- Directed by: Redd Davis
- Written by: Hayter Preston
- Starring: John Loder Noel Madison Belle Chrystall
- Production company: Rembrandt Film Productions
- Distributed by: Butcher's Film Service (UK)
- Release date: December 1938;
- Running time: 76 minutes
- Country: United Kingdom
- Language: English
- Budget: £18,428

= Anything to Declare? =

1938 British film by Redd Davis

Anything to Declare? is a 1938 British crime thriller film directed by Redd Davis and starring John Loder, Noel Madison and Belle Chrystall. It was written by Hayter Preston and shot at Nettlefold Studios in Walton-on-Thames.

==Plot==
A new gas formula that can be used as a deadly weapon invented by a pioneering British scientist draws the interest of a shadowy peace movement, which masks a more sinister intent.

==Cast==
- John Loder as Captain Rufus Grant
- Noel Madison as Doctor Heinz Klee
- Belle Chrystall as Nora Grayson
- Leonora Corbett as Helaine Frank
- Davina Craig as Polly
- Jerry Verno as Hugo Guppy
- Eliot Makeham as Professor Grayson
- Alexander Sarner as Mr Vander
- Melville Crawford as Pete Voss
- Nigel Barrie as Colonel Lockwood
- Carl Melene as Monsieur Bruckner

==Reception==

The Monthly Film Bulletin wrote: "Highly topical thriller. ... Noel Madison gives strength to the plot by his forceful and unscrupulous Dr. Klee, John Loder is somewhat too leisured and gentlemanly as Grant, and Belle Chrystall becomes submerged in a mere 'pretty daughter' part. But the film is very up to date in interest and there are many interesting and humorous scenes."
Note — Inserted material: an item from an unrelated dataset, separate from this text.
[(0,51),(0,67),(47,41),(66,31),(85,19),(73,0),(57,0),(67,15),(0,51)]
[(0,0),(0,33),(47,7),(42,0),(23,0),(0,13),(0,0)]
Kine Weekly wrote: "Espionage melodrama, deftly manufactured from a thrilling, hard-hitting formula. Romance and villainy are, of course, the principal ingredients, and these are paraded in suspenseful, exciting sequence. Topicality is an artful aid to effective presentation. The characterisations, particularly that contributed by Noel Madison, as villain, is [sic] good, and so are the production qualities. First-rate popular booking."

Picturegoer wrote: "There is plenty of punch in this cut-to-pattern spy melodrama ... Continuity is a little ragged at times, and generally the development tends to be ingenious. Nevertheless, the fanatic's attempts to gain possession of an anti-gas formula from a famous scientist, have popular thrills and there is a touch of the spectacular in a gas demonstration and an attempt on the scientist's life. Noel Madison is very good as Klee and John Loder sound as a Secret Service Agent. Belle Chrystall is an attractive heroine."

Picture Show wrote: "Although the well-worn theme of the Secret Service man who foils the attempts of a gang of spies to secure a secret formula is used as the basis of this melodrama, the inclusion of A.R.P. demonstrations gives it a dash of novelty. It is competently directed and acted."